Gleichzeitig darf der Rückgang des Eigenkapitals nicht übersehen werden.

Auch der Windpark selbst verliert aufgrund der laufenden Abschreibungen zunehmend an bilanzieller Substanz. Bei einem solchen Projekt gewinnt deshalb mit zunehmendem Alter der Anlagen die Frage an Bedeutung, welche Investitionen künftig für Wartung, Instandhaltung und gegebenenfalls technische Erneuerungen erforderlich werden.

Entscheidend bleibt die Ertragskraft des Windparks

Für eine umfassende wirtschaftliche Bewertung fehlt allerdings eine wesentliche Information: Die vorliegenden veröffentlichten Daten enthalten keine detaillierte Gewinn- und Verlustrechnung.

Damit lässt sich beispielsweise nicht beurteilen, welche Umsätze der Windpark 2025 mit der Stromproduktion erzielt hat, wie hoch das operative Ergebnis war oder wie sich Zinsaufwendungen und laufende Betriebskosten entwickelt haben.

Gerade bei einem Windpark wären diese Informationen entscheidend.

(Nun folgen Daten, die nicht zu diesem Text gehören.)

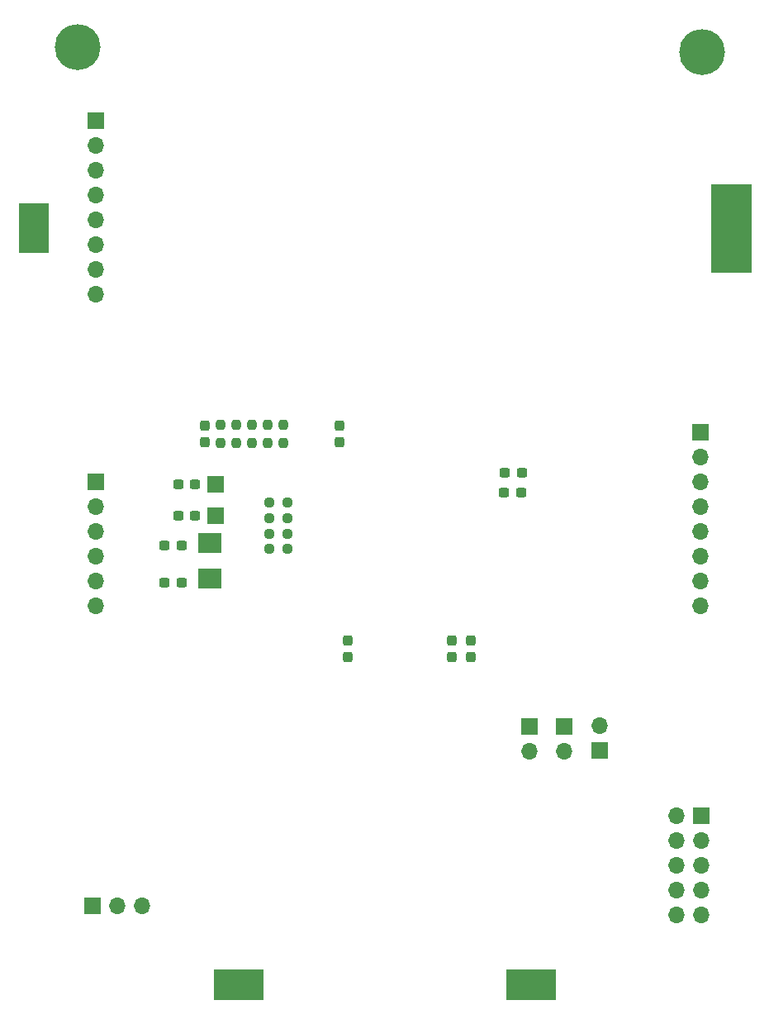
<source format=gbr>
%TF.GenerationSoftware,KiCad,Pcbnew,8.0.0*%
%TF.CreationDate,2024-11-20T18:05:04+03:00*%
%TF.ProjectId,box_side_MCU_green,626f785f-7369-4646-955f-4d43555f6772,rev?*%
%TF.SameCoordinates,Original*%
%TF.FileFunction,Soldermask,Bot*%
%TF.FilePolarity,Negative*%
%FSLAX46Y46*%
G04 Gerber Fmt 4.6, Leading zero omitted, Abs format (unit mm)*
G04 Created by KiCad (PCBNEW 8.0.0) date 2024-11-20 18:05:04*
%MOMM*%
%LPD*%
G01*
G04 APERTURE LIST*
G04 Aperture macros list*
%AMRoundRect*
0 Rectangle with rounded corners*
0 $1 Rounding radius*
0 $2 $3 $4 $5 $6 $7 $8 $9 X,Y pos of 4 corners*
0 Add a 4 corners polygon primitive as box body*
4,1,4,$2,$3,$4,$5,$6,$7,$8,$9,$2,$3,0*
0 Add four circle primitives for the rounded corners*
1,1,$1+$1,$2,$3*
1,1,$1+$1,$4,$5*
1,1,$1+$1,$6,$7*
1,1,$1+$1,$8,$9*
0 Add four rect primitives between the rounded corners*
20,1,$1+$1,$2,$3,$4,$5,0*
20,1,$1+$1,$4,$5,$6,$7,0*
20,1,$1+$1,$6,$7,$8,$9,0*
20,1,$1+$1,$8,$9,$2,$3,0*%
G04 Aperture macros list end*
%ADD10C,0.100000*%
%ADD11R,1.700000X1.700000*%
%ADD12O,1.700000X1.700000*%
%ADD13C,3.100000*%
%ADD14C,4.700000*%
%ADD15RoundRect,0.237500X0.300000X0.237500X-0.300000X0.237500X-0.300000X-0.237500X0.300000X-0.237500X0*%
%ADD16RoundRect,0.237500X-0.250000X-0.237500X0.250000X-0.237500X0.250000X0.237500X-0.250000X0.237500X0*%
%ADD17RoundRect,0.237500X-0.300000X-0.237500X0.300000X-0.237500X0.300000X0.237500X-0.300000X0.237500X0*%
%ADD18R,2.400000X2.000000*%
%ADD19RoundRect,0.237500X0.237500X-0.250000X0.237500X0.250000X-0.237500X0.250000X-0.237500X-0.250000X0*%
%ADD20RoundRect,0.237500X0.237500X-0.300000X0.237500X0.300000X-0.237500X0.300000X-0.237500X-0.300000X0*%
%ADD21RoundRect,0.237500X-0.237500X0.300000X-0.237500X-0.300000X0.237500X-0.300000X0.237500X0.300000X0*%
%ADD22R,1.800000X1.750000*%
G04 APERTURE END LIST*
D10*
X195500000Y-62000000D02*
X191500000Y-62000000D01*
X191500000Y-53000000D01*
X195500000Y-53000000D01*
X195500000Y-62000000D01*
G36*
X195500000Y-62000000D02*
G01*
X191500000Y-62000000D01*
X191500000Y-53000000D01*
X195500000Y-53000000D01*
X195500000Y-62000000D01*
G37*
X145500000Y-136500000D02*
X140500000Y-136500000D01*
X140500000Y-133500000D01*
X145500000Y-133500000D01*
X145500000Y-136500000D01*
G36*
X145500000Y-136500000D02*
G01*
X140500000Y-136500000D01*
X140500000Y-133500000D01*
X145500000Y-133500000D01*
X145500000Y-136500000D01*
G37*
X123500000Y-60000000D02*
X120500000Y-60000000D01*
X120500000Y-55000000D01*
X123500000Y-55000000D01*
X123500000Y-60000000D01*
G36*
X123500000Y-60000000D02*
G01*
X120500000Y-60000000D01*
X120500000Y-55000000D01*
X123500000Y-55000000D01*
X123500000Y-60000000D01*
G37*
X175500000Y-136500000D02*
X170500000Y-136500000D01*
X170500000Y-133500000D01*
X175500000Y-133500000D01*
X175500000Y-136500000D01*
G36*
X175500000Y-136500000D02*
G01*
X170500000Y-136500000D01*
X170500000Y-133500000D01*
X175500000Y-133500000D01*
X175500000Y-136500000D01*
G37*
D11*
%TO.C,X3*%
X180000000Y-111000000D03*
D12*
X180000000Y-108460000D03*
%TD*%
D11*
%TO.C,X6*%
X128400000Y-83475000D03*
D12*
X128400000Y-86015000D03*
X128400000Y-88554999D03*
X128400000Y-91095000D03*
X128400000Y-93635000D03*
X128400000Y-96175000D03*
%TD*%
D11*
%TO.C,X8*%
X190489999Y-117749999D03*
D12*
X187949999Y-117749999D03*
X190489999Y-120289999D03*
X187949999Y-120289999D03*
X190489999Y-122829998D03*
X187949999Y-122829999D03*
X190489999Y-125369999D03*
X187949999Y-125369999D03*
X190489999Y-127909999D03*
X187949999Y-127909999D03*
%TD*%
D13*
%TO.C,REF\u002A\u002A*%
X126500000Y-39000000D03*
D14*
X126500000Y-39000000D03*
%TD*%
D11*
%TO.C,X9*%
X190400000Y-78420000D03*
D12*
X190400000Y-80960000D03*
X190400000Y-83500000D03*
X190400000Y-86040000D03*
X190400000Y-88580000D03*
X190400000Y-91120000D03*
X190400000Y-93660000D03*
X190400000Y-96200000D03*
%TD*%
D11*
%TO.C,X1*%
X172850000Y-108610000D03*
D12*
X172850000Y-111150000D03*
%TD*%
D11*
%TO.C,X5*%
X128425000Y-46525000D03*
D12*
X128425000Y-49065000D03*
X128425000Y-51605000D03*
X128425000Y-54145000D03*
X128425000Y-56685000D03*
X128425000Y-59225000D03*
X128425000Y-61765000D03*
X128425000Y-64305000D03*
%TD*%
D11*
%TO.C,X7*%
X128075000Y-126975000D03*
D12*
X130615000Y-126975000D03*
X133154999Y-126975000D03*
%TD*%
D13*
%TO.C,REF\u002A\u002A*%
X190500000Y-39500000D03*
D14*
X190500000Y-39500000D03*
%TD*%
D11*
%TO.C,X2*%
X176425000Y-108610000D03*
D12*
X176425000Y-111150000D03*
%TD*%
D15*
%TO.C,C5*%
X137162501Y-93800000D03*
X135437499Y-93800000D03*
%TD*%
D16*
%TO.C,SB9*%
X146187500Y-90400000D03*
X148012500Y-90400000D03*
%TD*%
D17*
%TO.C,C7*%
X170237499Y-84600000D03*
X171962501Y-84600000D03*
%TD*%
D18*
%TO.C,Y2*%
X140100000Y-89749999D03*
X140100000Y-93450001D03*
%TD*%
D15*
%TO.C,C1*%
X138562501Y-83800000D03*
X136837499Y-83800000D03*
%TD*%
D19*
%TO.C,SB11*%
X147600000Y-79512500D03*
X147600000Y-77687500D03*
%TD*%
D15*
%TO.C,C2*%
X138562501Y-87000000D03*
X136837499Y-87000000D03*
%TD*%
D16*
%TO.C,SB8*%
X146187500Y-88800000D03*
X148012500Y-88800000D03*
%TD*%
D20*
%TO.C,C13*%
X153400000Y-79462501D03*
X153400000Y-77737499D03*
%TD*%
D21*
%TO.C,C6*%
X164900000Y-99737499D03*
X164900000Y-101462501D03*
%TD*%
D19*
%TO.C,SB12*%
X146000000Y-79512500D03*
X146000000Y-77687500D03*
%TD*%
D15*
%TO.C,C4*%
X137162501Y-90000000D03*
X135437499Y-90000000D03*
%TD*%
D16*
%TO.C,SB6*%
X146187500Y-85600000D03*
X148012500Y-85600000D03*
%TD*%
D19*
%TO.C,SB15*%
X141200001Y-79512500D03*
X141200001Y-77687500D03*
%TD*%
%TO.C,SB14*%
X142799999Y-79512500D03*
X142799999Y-77687500D03*
%TD*%
D17*
%TO.C,C15*%
X170337499Y-82600000D03*
X172062501Y-82600000D03*
%TD*%
D21*
%TO.C,C17*%
X139600000Y-77737499D03*
X139600000Y-79462501D03*
%TD*%
D16*
%TO.C,SB7*%
X146187500Y-87200000D03*
X148012500Y-87200000D03*
%TD*%
D21*
%TO.C,C11*%
X166800000Y-99737499D03*
X166800000Y-101462501D03*
%TD*%
D22*
%TO.C,Y1*%
X140700000Y-83749998D03*
X140700000Y-87000000D03*
%TD*%
D19*
%TO.C,SB13*%
X144400000Y-79512500D03*
X144400000Y-77687500D03*
%TD*%
D21*
%TO.C,C9*%
X154200000Y-99737499D03*
X154200000Y-101462501D03*
%TD*%
M02*

</source>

Eine Bilanz kann zeigen, welche Vermögenswerte und Verpflichtungen zum Stichtag vorhanden sind. Ob der Windpark langfristig wirtschaftlich erfolgreich arbeitet, hängt jedoch vor allem davon ab, welche laufenden Cashflows die Stromproduktion erwirtschaftet.

Unter dem Strich präsentiert sich Windpark OK 139 Ende 2025 mit höherer Liquidität und niedrigeren Verbindlichkeiten. Gleichzeitig schrumpfen Anlagevermögen und Eigenkapital. Eine abschließende Beurteilung der wirtschaftlichen Ertragslage ist anhand der veröffentlichten Bilanzdaten allein deshalb nicht möglich.